Wie üblich bei uns Japanern, zog ich meine Schuhe aus und genoss noch ein letztes Mal die Brise die durch meine Haare ging und mich die Freiheit fühlen ließ. Meine Eltern schauten mit ängstlichen und feuchten Augen mich an doch seit wann sorgten sie sich schon um mich. Da änderte ihr winseln meine Entscheidung, zu springen, auch nicht. Das einzige, was mich kurz zögern ließ, war der letzte Anblick meines Bruders, der vor Tränen ganz nass im Gesicht wurde und sich durch die Polizisten zu mir nach oben drängte. Wenn er schon hochkommen wollte, wollte ich noch ein letztes Mal mit ihm reden und ihm für seine treue danken.

,,Ryu..."

Langsam drehe ich mich um und gucke in seine roten Augen.

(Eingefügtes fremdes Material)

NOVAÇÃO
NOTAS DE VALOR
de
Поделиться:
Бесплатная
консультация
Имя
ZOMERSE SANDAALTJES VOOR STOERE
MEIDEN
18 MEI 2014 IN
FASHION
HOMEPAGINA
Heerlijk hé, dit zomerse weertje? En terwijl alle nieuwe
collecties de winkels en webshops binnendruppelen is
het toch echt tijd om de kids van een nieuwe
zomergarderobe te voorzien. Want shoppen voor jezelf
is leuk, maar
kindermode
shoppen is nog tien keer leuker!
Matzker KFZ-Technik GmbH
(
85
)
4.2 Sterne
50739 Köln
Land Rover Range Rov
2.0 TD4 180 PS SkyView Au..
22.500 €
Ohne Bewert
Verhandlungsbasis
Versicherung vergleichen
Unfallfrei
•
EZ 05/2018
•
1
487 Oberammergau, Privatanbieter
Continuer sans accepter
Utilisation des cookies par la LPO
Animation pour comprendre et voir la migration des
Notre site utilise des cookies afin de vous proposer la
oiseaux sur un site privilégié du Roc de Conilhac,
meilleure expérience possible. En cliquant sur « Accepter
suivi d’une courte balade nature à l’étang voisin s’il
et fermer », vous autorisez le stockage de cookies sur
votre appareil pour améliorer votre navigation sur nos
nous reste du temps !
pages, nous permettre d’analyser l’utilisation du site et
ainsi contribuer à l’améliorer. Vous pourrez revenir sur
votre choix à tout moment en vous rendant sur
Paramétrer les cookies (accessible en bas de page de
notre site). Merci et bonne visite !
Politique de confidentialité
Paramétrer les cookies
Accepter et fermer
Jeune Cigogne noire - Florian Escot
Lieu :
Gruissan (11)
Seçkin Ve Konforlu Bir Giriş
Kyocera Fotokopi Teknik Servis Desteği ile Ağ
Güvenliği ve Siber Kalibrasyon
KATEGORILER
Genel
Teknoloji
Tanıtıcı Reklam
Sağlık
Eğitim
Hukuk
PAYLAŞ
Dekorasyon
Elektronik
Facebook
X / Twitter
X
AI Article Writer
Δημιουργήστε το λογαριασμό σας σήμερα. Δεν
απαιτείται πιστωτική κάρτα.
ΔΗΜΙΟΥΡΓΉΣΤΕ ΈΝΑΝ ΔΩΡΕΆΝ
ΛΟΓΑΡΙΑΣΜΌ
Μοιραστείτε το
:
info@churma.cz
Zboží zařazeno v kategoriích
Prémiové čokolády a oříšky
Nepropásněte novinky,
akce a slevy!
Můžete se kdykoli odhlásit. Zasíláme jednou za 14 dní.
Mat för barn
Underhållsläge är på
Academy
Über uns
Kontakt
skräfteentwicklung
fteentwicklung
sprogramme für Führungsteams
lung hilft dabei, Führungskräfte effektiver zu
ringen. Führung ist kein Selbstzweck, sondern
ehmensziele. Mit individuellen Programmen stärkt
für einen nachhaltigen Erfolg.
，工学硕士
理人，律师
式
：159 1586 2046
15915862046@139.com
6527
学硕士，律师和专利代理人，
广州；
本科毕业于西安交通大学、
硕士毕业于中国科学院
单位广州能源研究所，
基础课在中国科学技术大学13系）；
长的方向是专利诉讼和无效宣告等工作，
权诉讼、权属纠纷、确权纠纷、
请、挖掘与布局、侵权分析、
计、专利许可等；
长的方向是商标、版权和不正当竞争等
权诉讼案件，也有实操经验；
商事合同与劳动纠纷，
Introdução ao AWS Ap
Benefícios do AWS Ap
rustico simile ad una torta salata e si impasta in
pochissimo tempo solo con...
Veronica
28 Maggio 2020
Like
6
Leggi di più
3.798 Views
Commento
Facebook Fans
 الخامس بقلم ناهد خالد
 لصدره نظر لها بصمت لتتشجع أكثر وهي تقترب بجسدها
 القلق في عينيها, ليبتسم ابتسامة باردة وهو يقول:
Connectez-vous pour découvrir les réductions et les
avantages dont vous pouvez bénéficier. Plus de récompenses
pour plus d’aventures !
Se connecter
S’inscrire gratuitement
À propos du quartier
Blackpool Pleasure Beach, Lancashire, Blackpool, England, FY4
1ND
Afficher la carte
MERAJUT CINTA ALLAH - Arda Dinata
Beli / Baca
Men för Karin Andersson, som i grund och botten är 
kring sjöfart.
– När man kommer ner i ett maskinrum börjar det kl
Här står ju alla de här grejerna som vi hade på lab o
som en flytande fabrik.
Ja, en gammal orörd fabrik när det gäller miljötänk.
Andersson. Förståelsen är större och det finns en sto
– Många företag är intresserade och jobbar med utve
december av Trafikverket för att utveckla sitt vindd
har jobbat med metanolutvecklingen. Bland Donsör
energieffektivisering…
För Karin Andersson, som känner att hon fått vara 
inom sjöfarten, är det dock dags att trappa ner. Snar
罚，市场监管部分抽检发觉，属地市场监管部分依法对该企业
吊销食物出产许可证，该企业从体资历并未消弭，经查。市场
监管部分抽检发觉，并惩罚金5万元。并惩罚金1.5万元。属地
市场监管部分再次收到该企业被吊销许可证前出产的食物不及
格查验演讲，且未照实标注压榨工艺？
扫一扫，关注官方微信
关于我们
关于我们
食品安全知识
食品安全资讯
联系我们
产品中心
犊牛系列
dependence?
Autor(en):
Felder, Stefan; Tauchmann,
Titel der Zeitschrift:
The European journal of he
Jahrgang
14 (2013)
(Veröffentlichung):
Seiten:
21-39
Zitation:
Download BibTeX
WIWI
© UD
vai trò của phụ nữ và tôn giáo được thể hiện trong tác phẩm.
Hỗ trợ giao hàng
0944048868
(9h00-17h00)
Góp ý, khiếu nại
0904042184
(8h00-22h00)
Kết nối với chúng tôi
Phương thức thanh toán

,,Ryu...bitte komm runter. Bitte."

,,Ich will aber nicht, Ken."

,,Ryu, du willst das nicht. Das weiß ich. Komm nimm meine Hand."

,,Bitte Ken, komm nicht näher."

Je näher er kam, desto mehr distanzierte ich mich von ihm bis meine Fersen rausguckten.

,,Ryu, glaub mir, wenn du springst, springe ich dir hinterher."

,,Das sagst du doch nur, damit ich runter komme."

,,Nein. Ich schwöre dir bei allem was ich liebe. Ich springe dir nach."

,,Warum solltest du? Dein Leben ist nicht so wie meins. Die geht's gut."

,,Weil du mein Bruder bist. Wir sind Zwillinge, Ryu. Ein Zwilling ist kein Zwilling ohne sein Zwilling. Ryu, wir gehören aneinander. Wie sollte ich ohne dich weiter leben. Wir sind wie Zahnräder. Das eine Rad dreht sich nicht ohne das andere. Wenn es dich nicht mehr gibt, dann bin ich ohne dich auf dieser Welt überflüssig."

Seine schluchtzenden schmerzvollen Worte ließen mich nachdenken. Ich wusste, dass er wirklich mir nach springen würde. Also würde ich mit dieser Aktion auch ihn umbringen.

,,Komm Ryu. Es wird alles gut. Du wirst nie wieder leiden. Ich weiß, das Verhalten von Vater, hat für all das gesorgt. Aber Ryu, wer ist schon ein Vater, der sich nicht wie ein Vater verhält. Egal, was er über dich oder dir sagt, er hat Unrecht. Lebe weiter, bis das eine Wunder geschieht, was dich für immer glücklich macht."

Es munterte mich zwar nicht auf, aber ich wollte dieses Leid Ken nicht antun.

,,Nur für dich, Ken, werde ich es nicht tun."

Mit einem erleichterten Lächeln wollte er langsam auf mich zukommen. Doch ich stand schon so sehr am Rand, dass ich mein Gleichgewicht verlor und fiel.